-- Start PASSAGE TO READ --
Approximating the Posterior: Introduction to Variational Inference

PyApprox Tutorial Library

Turning Bayesian inference into an optimization problem by fitting a simple distribution to the posterior.

Learning Objectives

After completing this tutorial, you will be able to:

  • Explain the idea behind variational inference: approximate the posterior by finding the closest simple distribution
  • Visualize how VI searches over candidate distributions to find the best fit
  • Run VI on a 1D problem and verify it recovers the exact posterior
  • Compare VI and MCMC results on the same problem
  • Recognize when a simple variational family is insufficient

Prerequisites

Complete From Data to Parameters: Introduction to Bayesian Inference before this tutorial.

A Different Strategy

The Bayesian inference tutorial computed the posterior exactly on a grid. The MCMC tutorials generated samples from the posterior via a random walk. Both approaches answer the same question — what is the posterior? — but in different ways.

Variational inference (VI) takes a third approach. Instead of evaluating the posterior everywhere (grid) or wandering through it (MCMC), we pick a simple family of distributions — say, all possible Gaussians — and find the one that best matches the true posterior. Figure 1 contrasts this with MCMC.

Figure 1: Two strategies for posterior inference. Left: MCMC generates a cloud of samples that trace out the posterior. Right: VI searches over a family of simple distributions (Gaussians of different means and widths) and returns the single best fit. MCMC gives samples; VI gives an analytical curve.

The idea is simple: if we can parameterize a family of distributions (e.g., all Gaussians are parameterized by their mean \(\mu\) and standard deviation \(\sigma\)), then finding the best approximation is an optimization problem — search over \((\mu, \sigma)\) to minimize the mismatch with the true posterior. This is the core insight of variational inference.

Setup: The Beam Problem

We return to the cantilever beam from the Bayesian inference tutorial: tip deflection under a linearly increasing load with an uncertain Young’s modulus \(E\). The analytical formula is:

\[ \delta_{\text{tip}} = f(E) = \frac{11\, q_0\, L^4}{120\, E\, I} \]

We place a Gaussian prior on \(E\) and observe tip deflection with Gaussian noise.

from pyapprox.util.backends.numpy import NumpyBkd
from pyapprox.benchmarks.functions.algebraic.cantilever_beam import (
    HomogeneousBeam1DAnalytical,
)
from pyapprox.probability.likelihood import (
    DiagonalGaussianLogLikelihood,
    ModelBasedLogLikelihood,
)
-- End PASSAGE TO READ --
* TO DO:
(A) From the variational inference tutorial, reproduce the passage beginning at "Complete From Data" up to and including "in different ways.".
(B) In the beam problem of the variational inference tutorial, which uncertain quantity is given a Gaussian prior?
Rely only on the variational inference tutorial for your answers.
-- Start RECORD EXTRACTS --
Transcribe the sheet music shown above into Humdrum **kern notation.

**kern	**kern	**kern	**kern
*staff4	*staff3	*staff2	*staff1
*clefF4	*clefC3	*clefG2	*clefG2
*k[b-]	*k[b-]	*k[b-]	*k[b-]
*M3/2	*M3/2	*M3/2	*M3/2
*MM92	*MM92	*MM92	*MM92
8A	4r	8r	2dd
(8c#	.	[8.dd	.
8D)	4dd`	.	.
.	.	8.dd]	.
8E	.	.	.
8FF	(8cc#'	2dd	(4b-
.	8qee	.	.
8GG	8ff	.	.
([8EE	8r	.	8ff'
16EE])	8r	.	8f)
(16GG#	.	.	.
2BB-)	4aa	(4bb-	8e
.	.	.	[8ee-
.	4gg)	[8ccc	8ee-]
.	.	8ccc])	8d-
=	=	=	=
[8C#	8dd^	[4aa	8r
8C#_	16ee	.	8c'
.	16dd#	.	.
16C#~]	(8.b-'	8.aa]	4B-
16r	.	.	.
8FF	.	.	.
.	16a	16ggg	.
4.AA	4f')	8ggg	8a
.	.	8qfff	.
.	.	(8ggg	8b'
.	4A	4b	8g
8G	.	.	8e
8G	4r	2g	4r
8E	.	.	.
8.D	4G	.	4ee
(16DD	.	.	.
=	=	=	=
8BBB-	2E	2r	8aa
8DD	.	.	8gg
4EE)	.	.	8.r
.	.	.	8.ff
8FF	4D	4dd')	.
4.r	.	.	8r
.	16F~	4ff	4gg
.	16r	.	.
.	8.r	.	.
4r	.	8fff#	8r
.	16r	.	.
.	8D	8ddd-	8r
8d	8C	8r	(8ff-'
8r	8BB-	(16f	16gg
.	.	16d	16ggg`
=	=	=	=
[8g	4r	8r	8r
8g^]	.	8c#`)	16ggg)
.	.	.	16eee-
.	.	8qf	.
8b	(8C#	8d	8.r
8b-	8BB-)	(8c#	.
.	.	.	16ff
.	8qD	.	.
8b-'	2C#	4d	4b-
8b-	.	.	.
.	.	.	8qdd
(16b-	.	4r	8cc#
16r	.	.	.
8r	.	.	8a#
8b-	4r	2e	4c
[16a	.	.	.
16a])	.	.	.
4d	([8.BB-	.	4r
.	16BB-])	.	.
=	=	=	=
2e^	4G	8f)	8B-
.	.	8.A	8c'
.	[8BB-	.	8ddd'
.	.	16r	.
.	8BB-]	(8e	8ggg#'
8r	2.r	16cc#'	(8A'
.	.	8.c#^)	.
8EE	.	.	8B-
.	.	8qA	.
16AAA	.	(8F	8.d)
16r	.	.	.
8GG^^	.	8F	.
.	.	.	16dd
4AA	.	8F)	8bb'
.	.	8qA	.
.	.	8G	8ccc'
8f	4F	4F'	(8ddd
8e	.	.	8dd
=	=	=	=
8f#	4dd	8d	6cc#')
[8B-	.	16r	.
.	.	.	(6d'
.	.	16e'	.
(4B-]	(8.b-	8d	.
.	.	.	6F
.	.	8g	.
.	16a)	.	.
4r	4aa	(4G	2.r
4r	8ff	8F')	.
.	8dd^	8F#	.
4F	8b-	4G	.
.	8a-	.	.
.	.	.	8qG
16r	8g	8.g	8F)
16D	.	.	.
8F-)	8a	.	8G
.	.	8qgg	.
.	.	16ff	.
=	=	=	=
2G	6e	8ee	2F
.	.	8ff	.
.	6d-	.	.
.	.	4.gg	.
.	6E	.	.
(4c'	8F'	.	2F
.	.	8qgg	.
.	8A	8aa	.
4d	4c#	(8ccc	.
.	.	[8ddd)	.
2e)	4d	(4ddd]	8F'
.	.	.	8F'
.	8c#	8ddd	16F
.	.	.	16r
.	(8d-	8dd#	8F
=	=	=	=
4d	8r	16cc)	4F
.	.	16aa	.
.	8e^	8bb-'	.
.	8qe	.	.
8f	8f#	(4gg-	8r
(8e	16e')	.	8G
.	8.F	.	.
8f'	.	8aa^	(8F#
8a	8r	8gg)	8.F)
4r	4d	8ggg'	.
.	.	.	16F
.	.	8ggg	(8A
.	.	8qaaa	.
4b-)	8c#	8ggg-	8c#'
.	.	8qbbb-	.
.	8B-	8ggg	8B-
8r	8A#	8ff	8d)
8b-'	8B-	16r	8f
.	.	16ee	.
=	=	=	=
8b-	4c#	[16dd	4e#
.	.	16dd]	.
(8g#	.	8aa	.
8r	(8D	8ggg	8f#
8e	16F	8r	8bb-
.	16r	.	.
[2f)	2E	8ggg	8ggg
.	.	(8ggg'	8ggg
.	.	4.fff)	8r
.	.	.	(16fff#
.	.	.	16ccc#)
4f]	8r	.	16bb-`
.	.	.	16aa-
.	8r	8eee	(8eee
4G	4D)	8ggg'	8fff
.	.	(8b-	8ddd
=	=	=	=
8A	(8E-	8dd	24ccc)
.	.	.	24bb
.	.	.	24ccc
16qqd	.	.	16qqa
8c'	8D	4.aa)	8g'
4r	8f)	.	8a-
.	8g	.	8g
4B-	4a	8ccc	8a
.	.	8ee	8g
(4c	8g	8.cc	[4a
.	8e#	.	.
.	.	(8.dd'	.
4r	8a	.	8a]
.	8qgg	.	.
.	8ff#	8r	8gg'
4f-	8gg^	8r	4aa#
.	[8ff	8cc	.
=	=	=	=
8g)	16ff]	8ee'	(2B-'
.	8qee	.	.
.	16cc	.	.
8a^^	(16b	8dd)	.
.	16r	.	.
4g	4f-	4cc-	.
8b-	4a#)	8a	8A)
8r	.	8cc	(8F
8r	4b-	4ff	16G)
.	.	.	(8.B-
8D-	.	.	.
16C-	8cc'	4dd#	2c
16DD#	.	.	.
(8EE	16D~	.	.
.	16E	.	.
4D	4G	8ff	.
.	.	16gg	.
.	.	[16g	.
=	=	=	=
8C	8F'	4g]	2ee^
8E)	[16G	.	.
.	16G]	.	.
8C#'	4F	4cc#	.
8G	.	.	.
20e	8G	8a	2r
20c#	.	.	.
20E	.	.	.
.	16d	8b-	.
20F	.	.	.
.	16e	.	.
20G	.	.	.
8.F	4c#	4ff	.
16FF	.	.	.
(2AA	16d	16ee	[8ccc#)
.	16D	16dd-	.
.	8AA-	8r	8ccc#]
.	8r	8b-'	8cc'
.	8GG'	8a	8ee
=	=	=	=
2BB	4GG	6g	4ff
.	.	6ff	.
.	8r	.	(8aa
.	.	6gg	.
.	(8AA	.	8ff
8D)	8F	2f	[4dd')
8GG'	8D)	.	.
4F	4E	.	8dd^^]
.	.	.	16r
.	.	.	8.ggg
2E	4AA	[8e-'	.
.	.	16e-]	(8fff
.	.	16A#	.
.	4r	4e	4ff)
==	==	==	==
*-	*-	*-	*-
-- End RECORD EXTRACTS --
* SOLUTIONS IN ORDER:
(A)
Complete From Data to Parameters: Introduction to Bayesian Inference before this tutorial.

A Different Strategy

The Bayesian inference tutorial computed the posterior exactly on a grid. The MCMC tutorials generated samples from the posterior via a random walk. Both approaches answer the same question — what is the posterior? — but in different ways.

(B) Young's modulus \(E\).